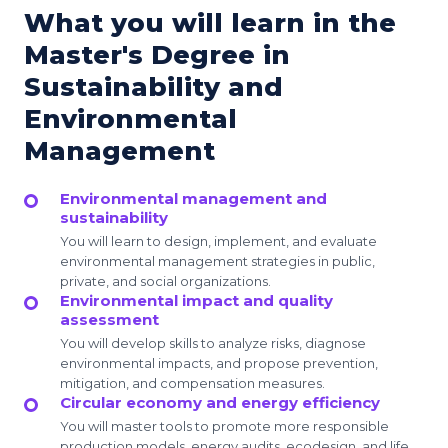
What you will learn in the
Master's Degree in
Sustainability and
Environmental
Management
Environmental management and
sustainability
You will learn to design, implement, and evaluate
environmental management strategies in public,
private, and social organizations.
Environmental impact and quality
assessment
You will develop skills to analyze risks, diagnose
environmental impacts, and propose prevention,
mitigation, and compensation measures.
Circular economy and energy efficiency
You will master tools to promote more responsible
production models, energy audits, ecodesign, and life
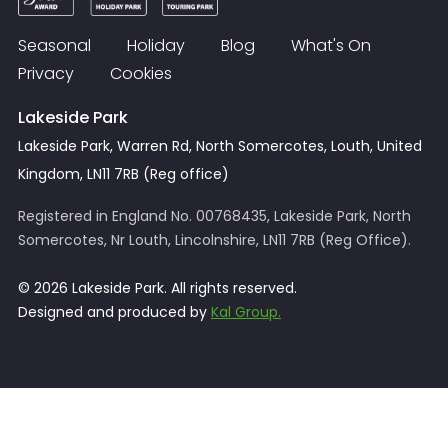
Seasonal
Holiday
Blog
What's On
Privacy
Cookies
Lakeside Park
Lakeside Park, Warren Rd, North Somercotes, Louth, United
Kingdom, LN11 7RB (Reg office)
Registered in England No. 00768435, Lakeside Park, North
Somercotes, Nr Louth, Lincolnshire, LN11 7RB (Reg Office).
© 2026 Lakeside Park. All rights reserved.
Designed and produced by
Kal Group.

> **TASK GOAL**:
Please reproduce every line of text in the data above word for word, leaving the pictures out of your answer.

> **RESPONSE AREA**:
What you will learn in the
Master's Degree in
Sustainability and
Environmental
Management
Environmental management and
sustainability
You will learn to design, implement, and evaluate
environmental management strategies in public,
private, and social organizations.
Environmental impact and quality
assessment
You will develop skills to analyze risks, diagnose
environmental impacts, and propose prevention,
mitigation, and compensation measures.
Circular economy and energy efficiency
You will master tools to promote more responsible
production models, energy audits, ecodesign, and life
Seasonal
Holiday
Blog
What's On
Privacy
Cookies
Lakeside Park
Lakeside Park, Warren Rd, North Somercotes, Louth, United
Kingdom, LN11 7RB (Reg office)
Registered in England No. 00768435, Lakeside Park, North
Somercotes, Nr Louth, Lincolnshire, LN11 7RB (Reg Office).
© 2026 Lakeside Park. All rights reserved.
Designed and produced by
Kal Group.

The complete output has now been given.